と言うかこいつらは領主のところ行ってたんだな
「ん、うん? お前達は…………」
「お、起きちゃったか。こんにちは領主様。早速なんだが、ちょっと頼みたいことがあってな。ここの衛兵とか騎士団とかぶっ殺したんだがお咎めなしのしてもらえないか?」
「うっわ、この兄ちょっと最低すぎません?」
「明らかに遊んでるな」
「戦闘?」
ちょっと外野うるさいぞ。どうせこの街はもう機能しないレベルまで騎士団系統潰したから問題ないだろ。
「あ、ティアナちゃんだ…………え? モンスタートレインで街落とすから気をつけてって……」
おいどうした? 今すんごい単語が聞こえたんだが? モントレで街落とし? やばいじゃん早く参加しなきゃ!(異常者)
「お前の要求は飲めない。領主として、王都にこの情報を届ける!」
「だよなぁ。頑張れよ〜」
じゃあ王様に直談判しに行けば済む話。正直騎士団から王都に伝令が行ってると思うしな。
と言うことで領主は麻痺させて放置とする。生かしておいても問題ないだろ。
「ライル、あの領主って呪術師としてどのくらいだ?」
ライルを抱き上げ、館から出ながらそう聞く。正直ライルが入ってた状態で俺のポーションで治る程度だろ? そんなに強くないんじゃないか?
「そうだね〜、多分だけど結構弱い分類じゃないかな?」
「やっぱりか。後もう一つ、お前取り憑いてたときとかなり性格違うよな?」
「「「いまさら?」」」
いやまあそうなんだけどさ。なんか聞く機会逃したと言うかそれ以外に聞くことがあったと言うか……まあ優先順位は高くなかった事だしな。

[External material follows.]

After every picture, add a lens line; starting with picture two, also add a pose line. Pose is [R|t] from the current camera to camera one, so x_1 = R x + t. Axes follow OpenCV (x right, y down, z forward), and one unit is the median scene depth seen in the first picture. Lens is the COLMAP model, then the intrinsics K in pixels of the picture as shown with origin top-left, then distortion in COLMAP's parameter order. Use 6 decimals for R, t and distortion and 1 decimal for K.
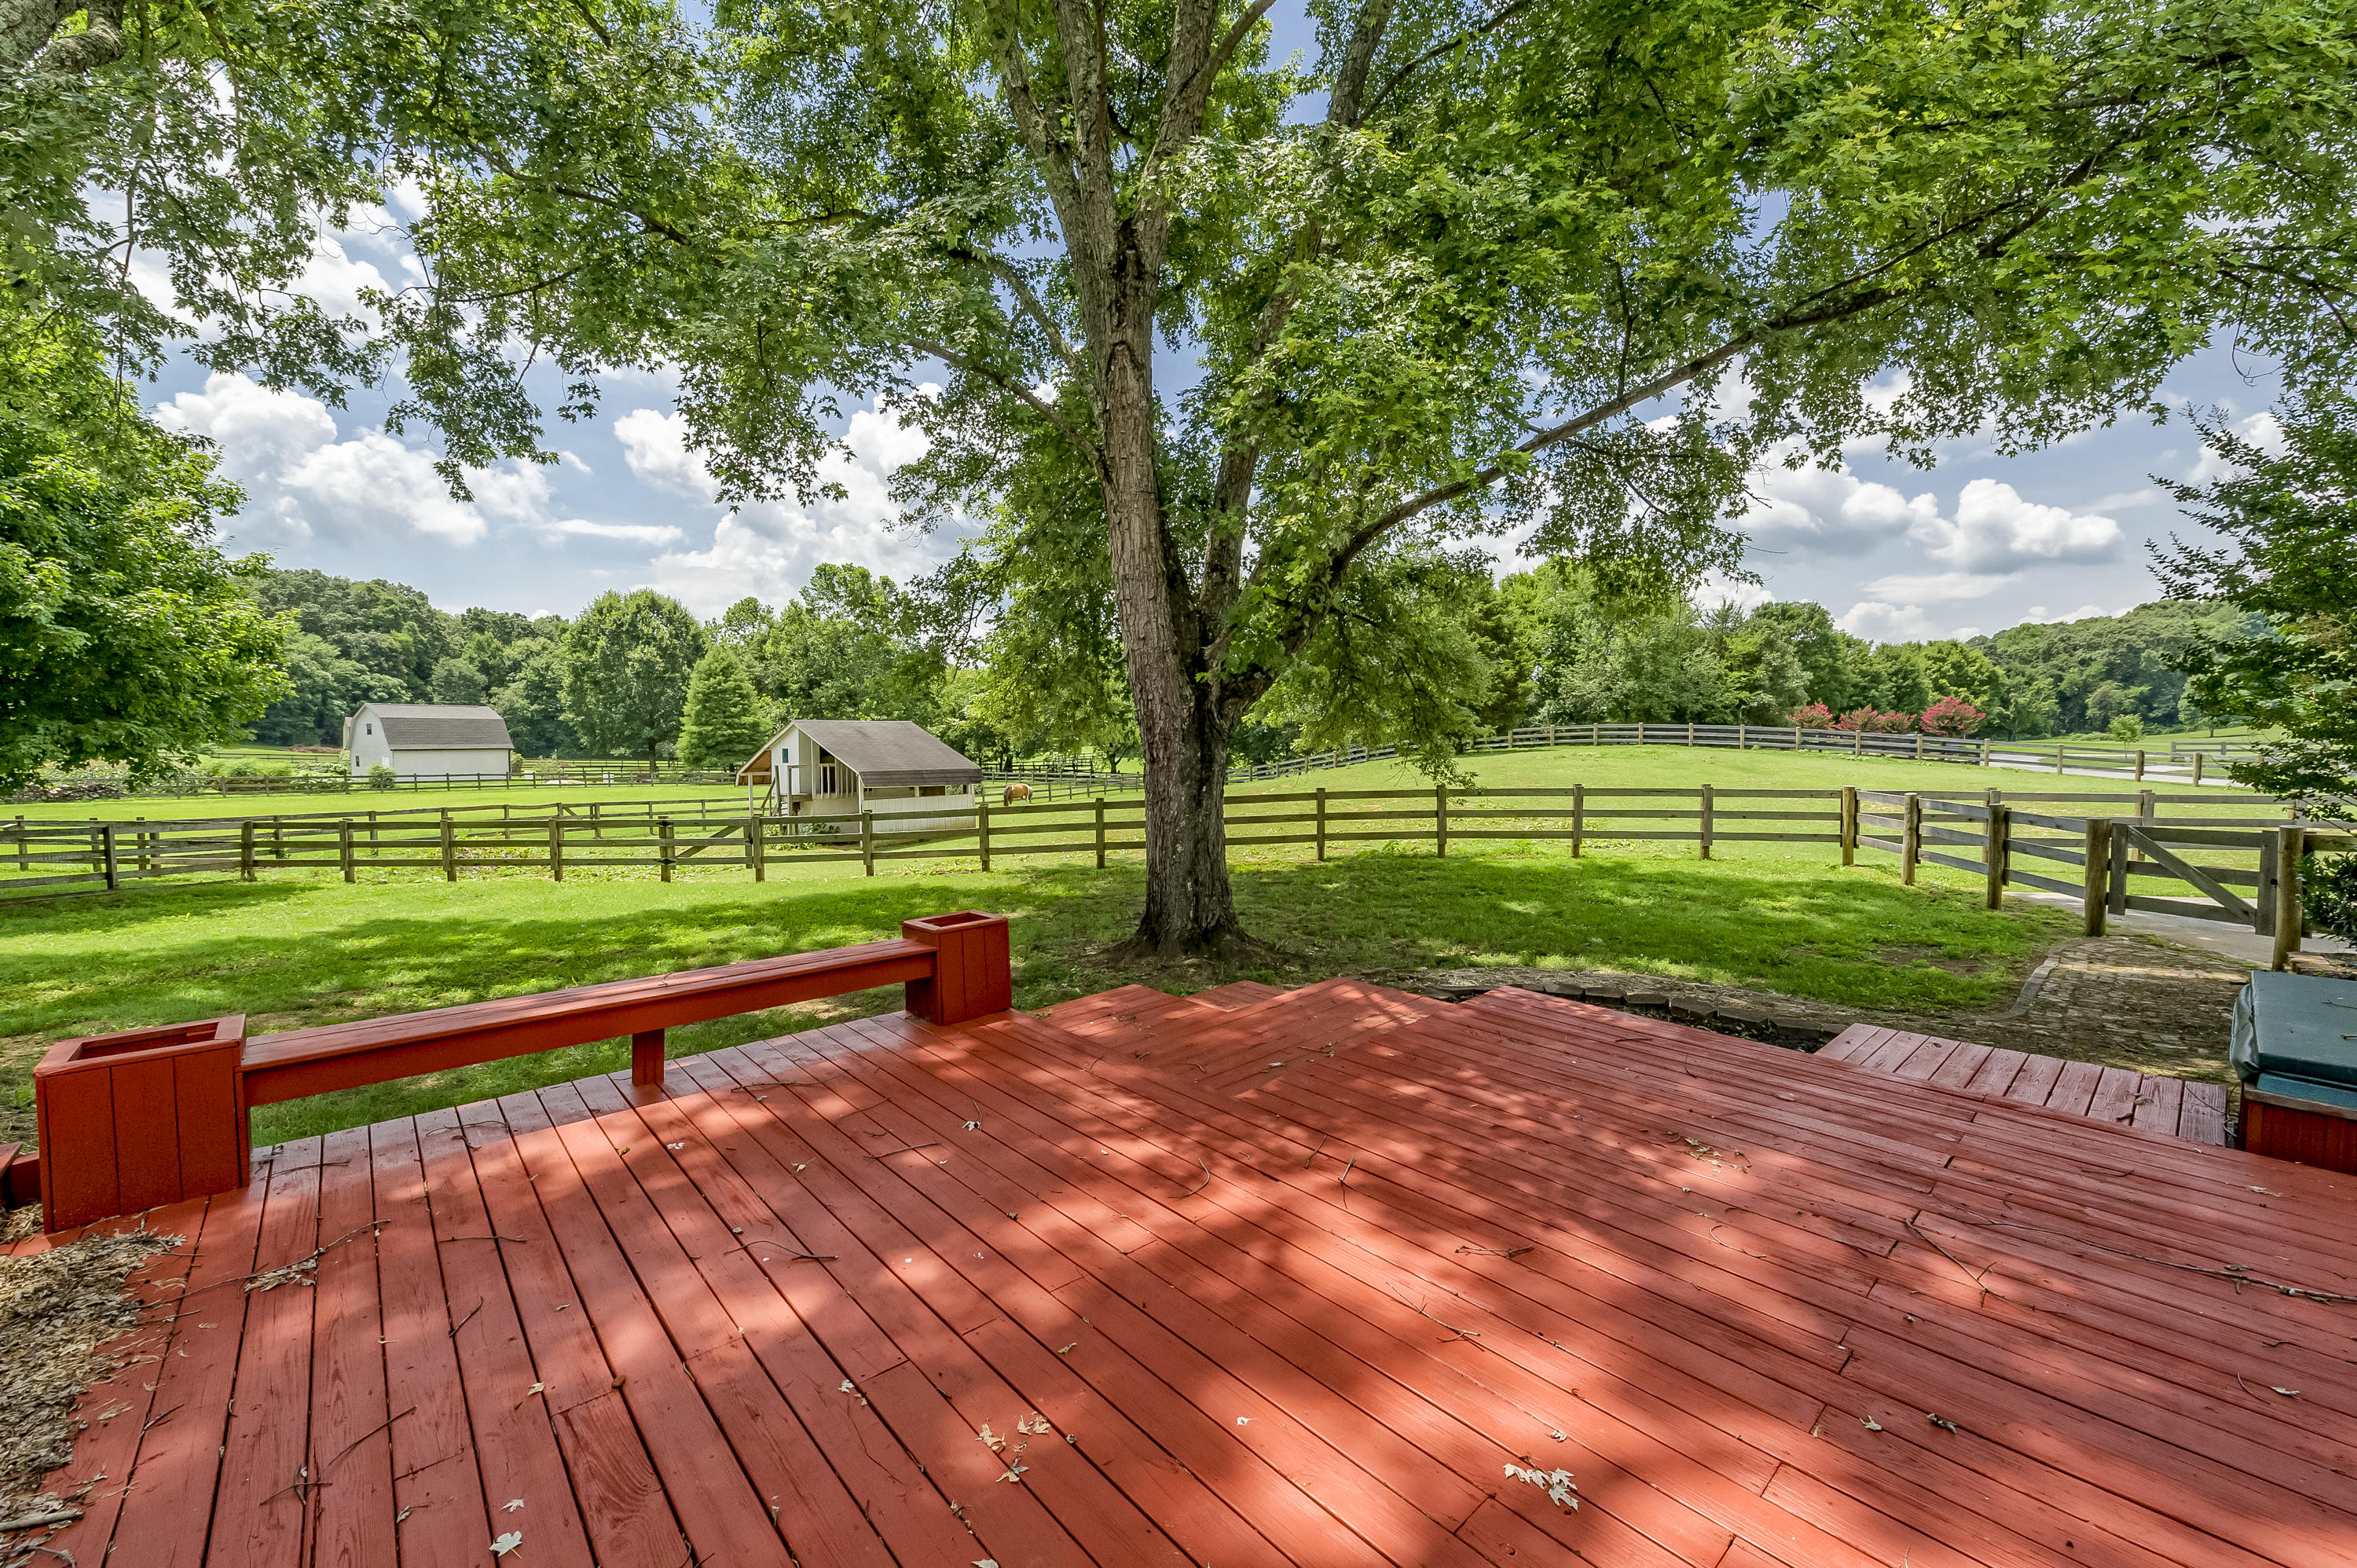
lens RADIAL K [[888.5, 0, 1232.0], [0, 888.5, 788.6], [0, 0, 1]] dist [0.002825, 0.000009]
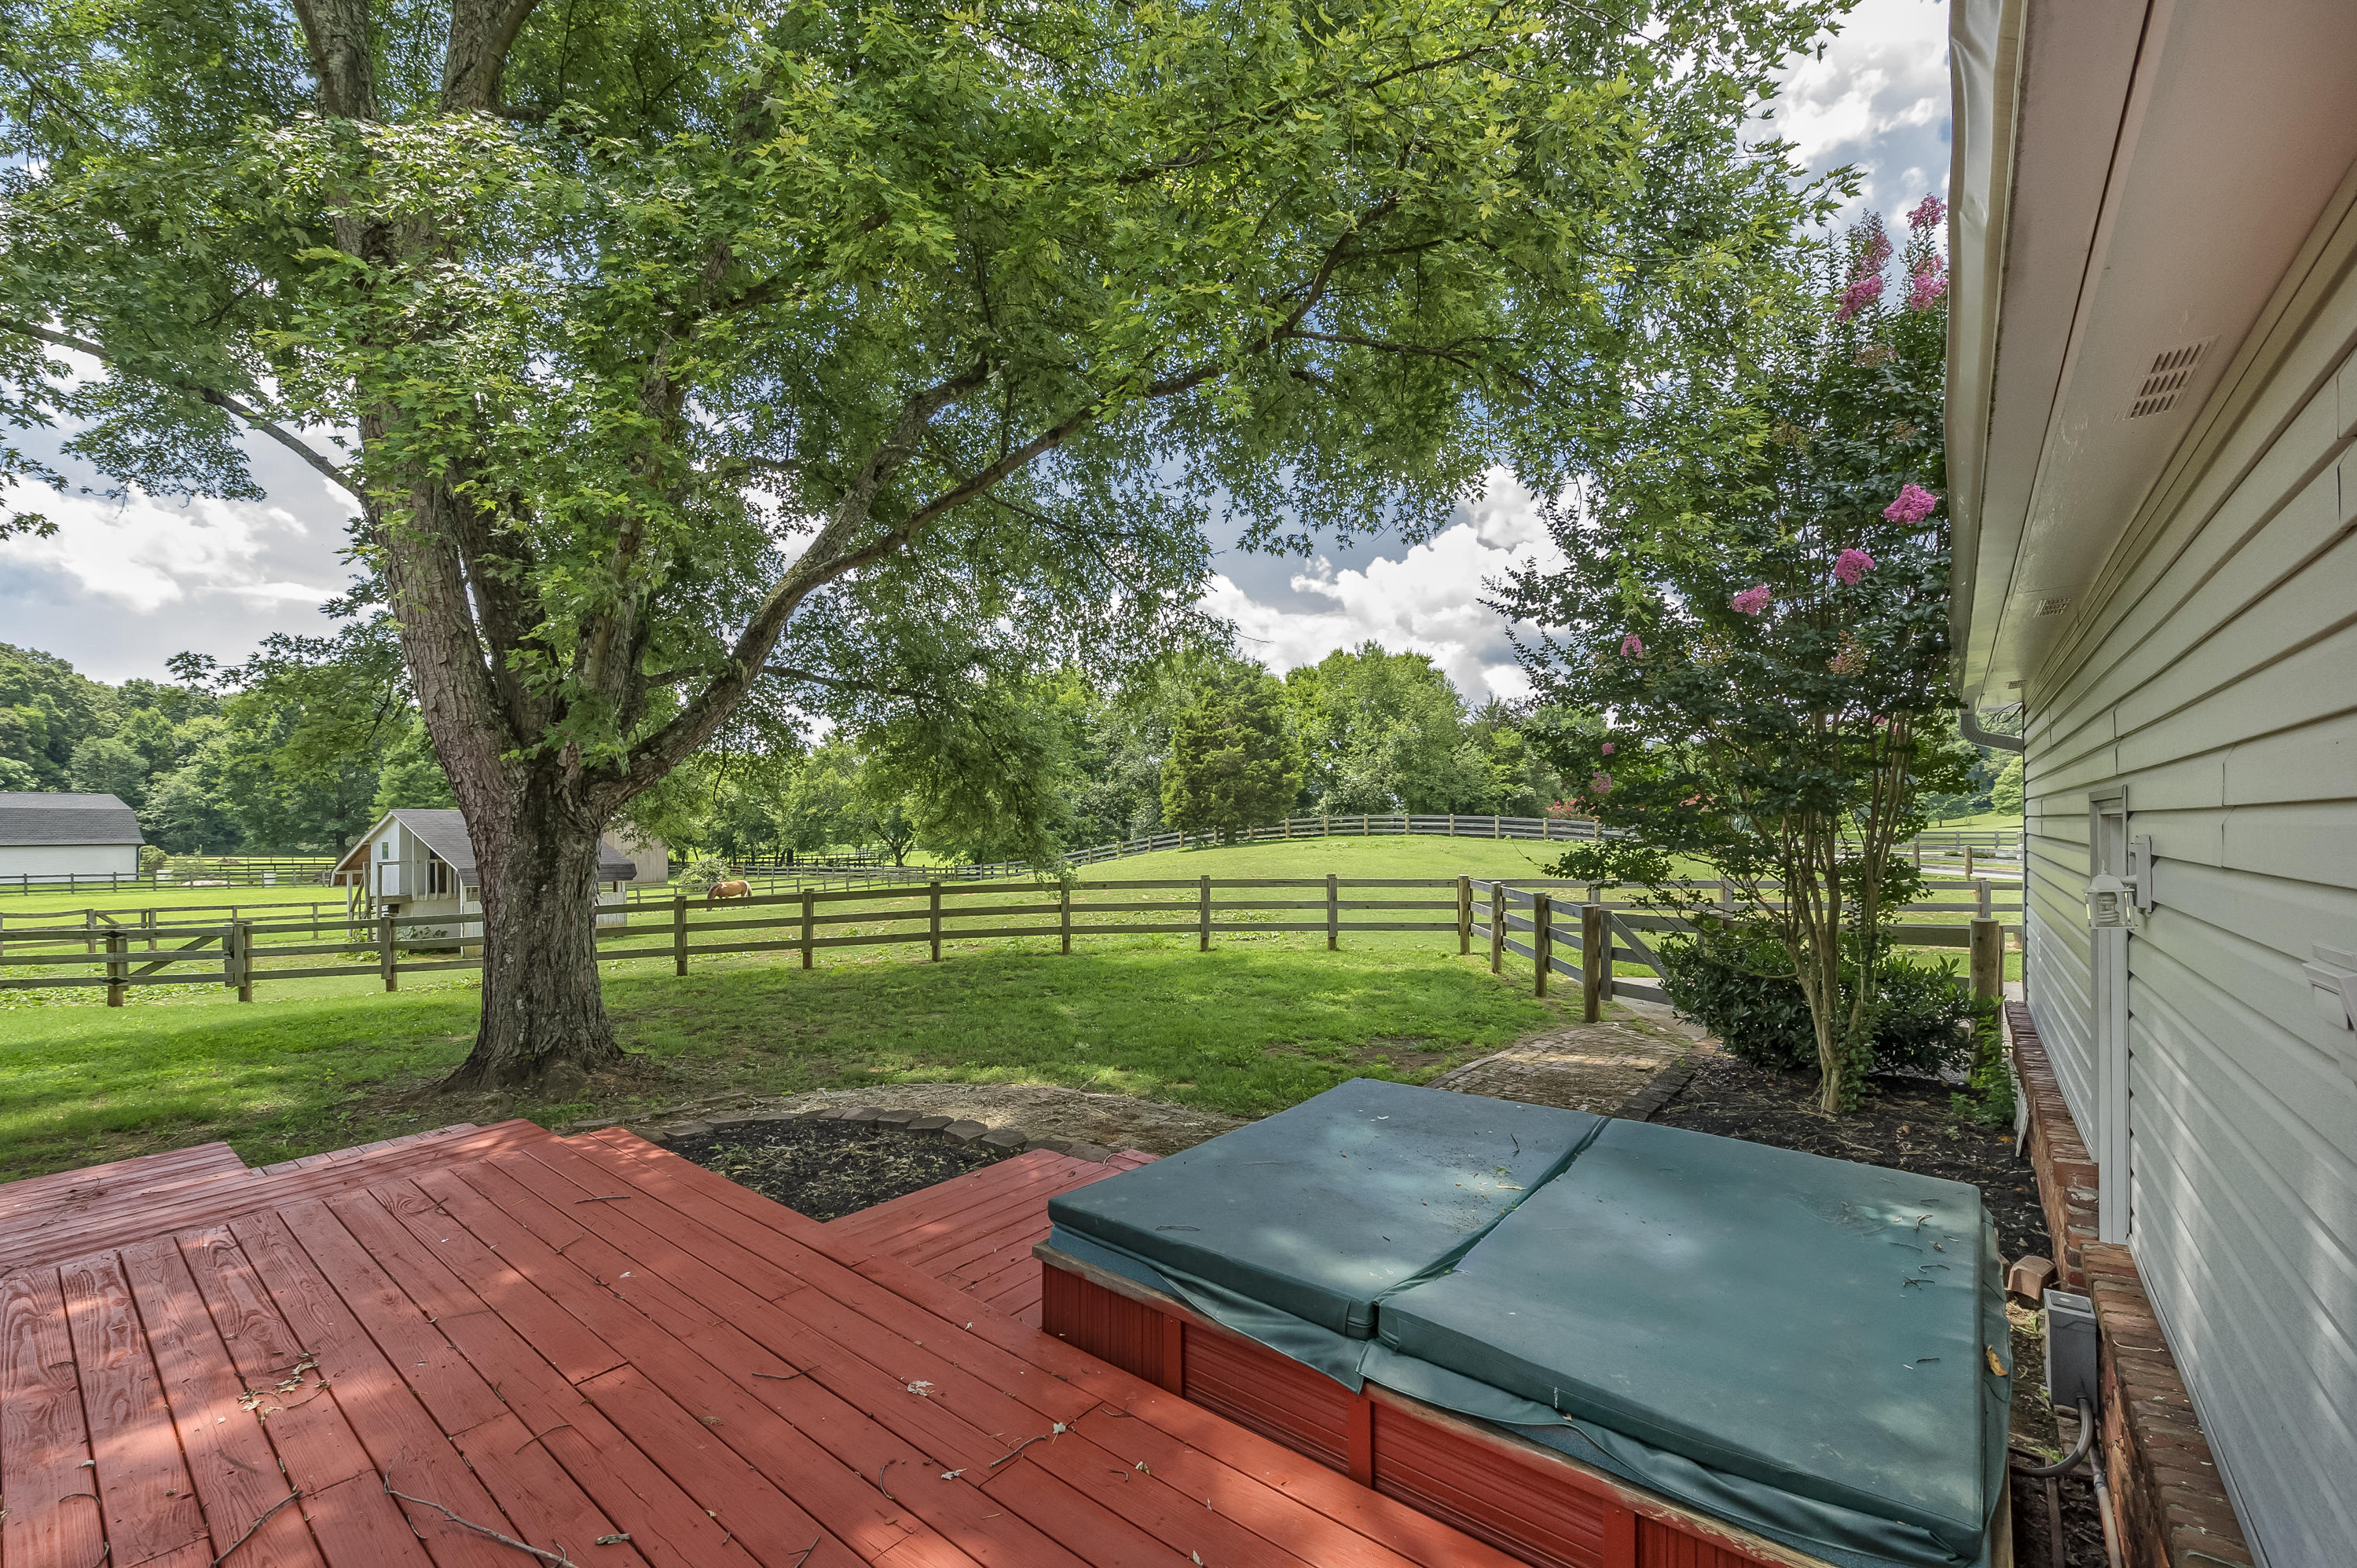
lens RADIAL K [[904.2, 0, 1185.0], [0, 904.2, 837.2], [0, 0, 1]] dist [0.003282, -0.000110]
pose [[0.989594, -0.003744, 0.143836, 0.109539], [0.010659, 0.998822, -0.047332, -0.000227], [-0.143490, 0.048373, 0.988469, 0.011935]]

「あれはね、意識は殆どが領主の悪感情だったんだよ。悪魔は性質上取り憑いた人の悪感情を表に出しやすくしちゃうんだ」
「お前が途中出てきたのは?」
「領主の意識が恐怖に耐えきれなくなって気絶したからだね」
なるほど、つまりライルが取り憑いていた悪い面の領主が気絶しライルが表に。そしてさっきの領主はライルが出た事で悪感情を隠した状態だったと。
「面倒くさ!」
何だよ多重人格かよ。俺多重人格系って頭ややこしくなるから苦手なんだよなぁ。
「ま、いいか…………なあ、あの煙なんだと思う?」
館を出るとそこには至るところから上がっている黒い煙。うん、火災だね。
「始まってる」
「うちのクランメンバーの1人がやるって言ってたな」
「いい子だよ?」
待って、これをやらかす奴がいい子? おかしくない?
ここにいるメンバーも大概狂ってるけどモントレで街滅ぼす奴がまともか? んなわけないんだよなぁ。
とりあえずそのやらかした本人と合流したいかなぁ。